L’Italia del centro-nord è formata da un pulviscolo di grandi, medie e piccole città-stato che difendono la loro libertà con i denti provocando guerre, tensioni, lacerazioni, divisioni tra città e città. Firenze contro Arezzo, Firenze contro Pisa, Pistoia, Siena per rimanere solo in Toscana e quando non c’erano guerre esterne c’era spazio per le divisioni interne nelle singole città tra guelfi e ghibellini. E se i guelfi o i ghibellini erano stati sconfitti, le divisioni politiche percorrevano lo stesso partito al potere, come a Firenze tra Bianchi e Neri.

Il Dante dell’esilio e quindi della “Commedia” si pone una domanda fondamentale. Come si poteva superare questo stato di guerra perpetuo?

Risposta: ridando al potere imperiale germanico il suo ruolo di supremo arbitro nelle contese europee e italiane, in particolare riducendo le pretese della Chiesa di Roma che ambiva al contrario a porsi come la prima potenza politica nell’Europa del suo tempo.

L’imperatore germanico – secondo Dante – avrebbe dovuto scendere nel “giardin dell’impero”, ossia in Italia, e riportare con le buone o con le cattive la pace tra le mura delle città e tra le città vicine mentre il Papa avrebbe dovuto pensare solo alla salvezza delle anime invece di fare politica e le guerre come un sovrano qualunque.

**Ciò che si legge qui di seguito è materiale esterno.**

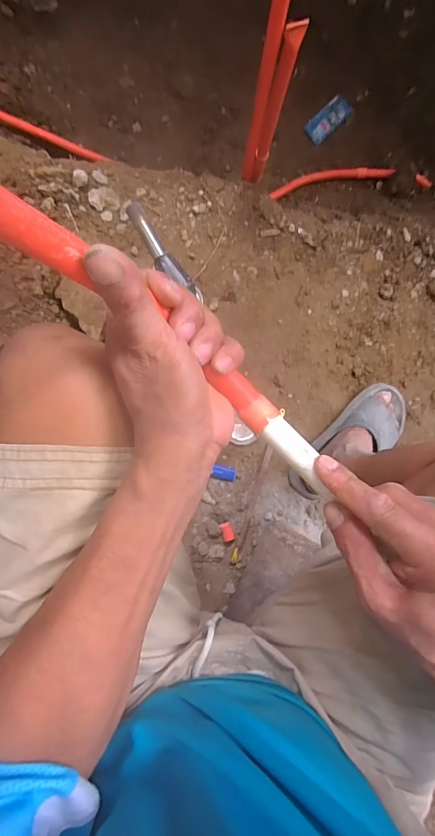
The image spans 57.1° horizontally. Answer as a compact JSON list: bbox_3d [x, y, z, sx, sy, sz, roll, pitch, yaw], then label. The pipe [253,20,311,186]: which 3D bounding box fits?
[{"bbox_3d":[0.087,-0.483,0.646,0.028,0.293,0.028,16,87,-5],"label":"pipe"}]

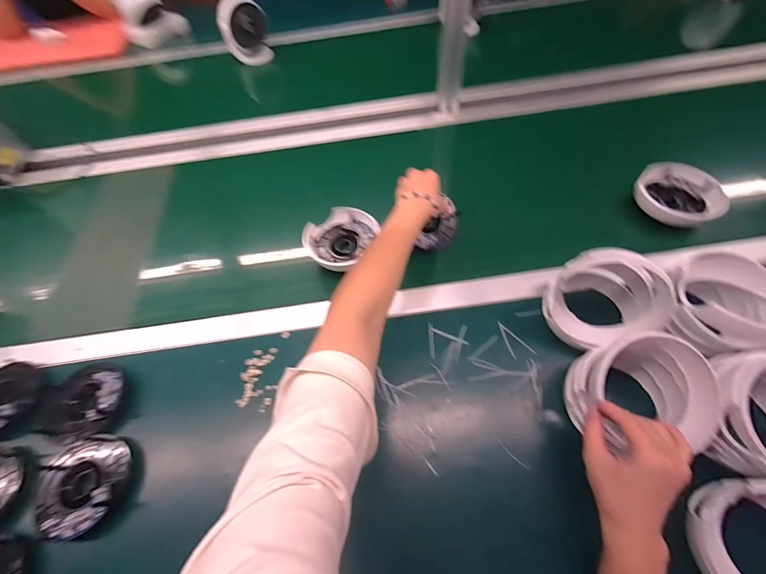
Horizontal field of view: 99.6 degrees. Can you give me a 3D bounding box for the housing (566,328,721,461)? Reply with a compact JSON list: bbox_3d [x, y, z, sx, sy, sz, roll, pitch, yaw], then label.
[{"bbox_3d":[0.275,0.120,0.350,0.115,0.098,0.103,-9,59,-2],"label":"housing"}]

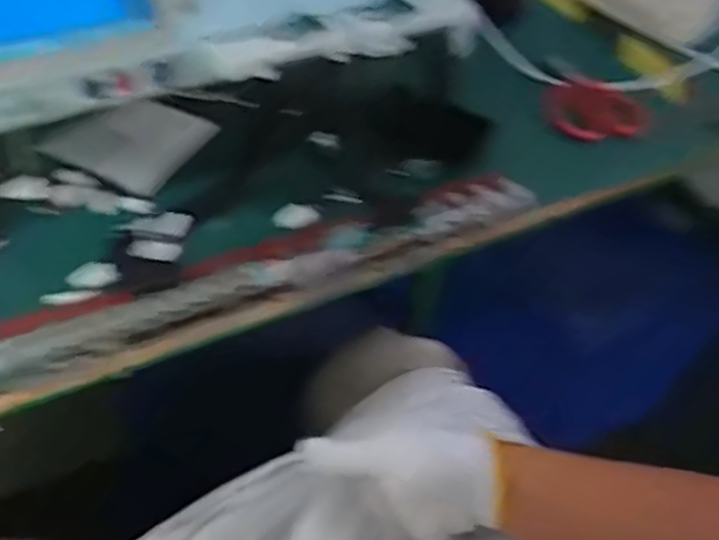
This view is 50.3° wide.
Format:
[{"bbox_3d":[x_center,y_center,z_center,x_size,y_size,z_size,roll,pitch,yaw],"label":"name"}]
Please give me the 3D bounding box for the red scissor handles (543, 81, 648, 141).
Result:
[{"bbox_3d":[0.220,-0.149,0.718,0.092,0.020,0.106,25,50,15],"label":"red scissor handles"}]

Non è il momento per chiedersi quanto fosse attuabile o meno questa prospettiva. E’ più importante sottolineare che Dante durante l’esilio cambia completamente il suo orientamento politico.

Se a Firenze quando faceva politica era un forte sostenitore delle libertà cittadine e in particolare di Firenze contro ogni ingerenza esterna, Papa o Impero, ora invece auspica un forte potere imperiale che sappia tenere a bada le singole città e spegnere quel desiderio smodato di ricchezza che provocava solo contrapposizioni violente tra ricchi e meno ricchi un po’ in tutte le città italiane avvelenando anche la politica della Chiesa romana.

E’ un ribaltamento di giudizio che è necessario tenere in considerazione: la libertà, l’autonomia politica di Firenze e delle altre città italiane è un male. Solo un forte potere esteso a gran parte dell’Europa farà cessare i particolarismi.

Anche in questo caso le sue speranze saranno deluse perché il potere imperiale germanico (la spedizione di Enrico VII in Italia) non sarà in grado di attuare negli stessi anni dell’esilio quel grandioso progetto di pacificazione che Dante sognava.

Potremmo dire in sintesi che Dante fu pesantemente sconfitto dalla politica e dalla politica ebbe solamente amarissime delusioni. A noi però ha lasciato la “Commedia” e molti spunti di riflessione.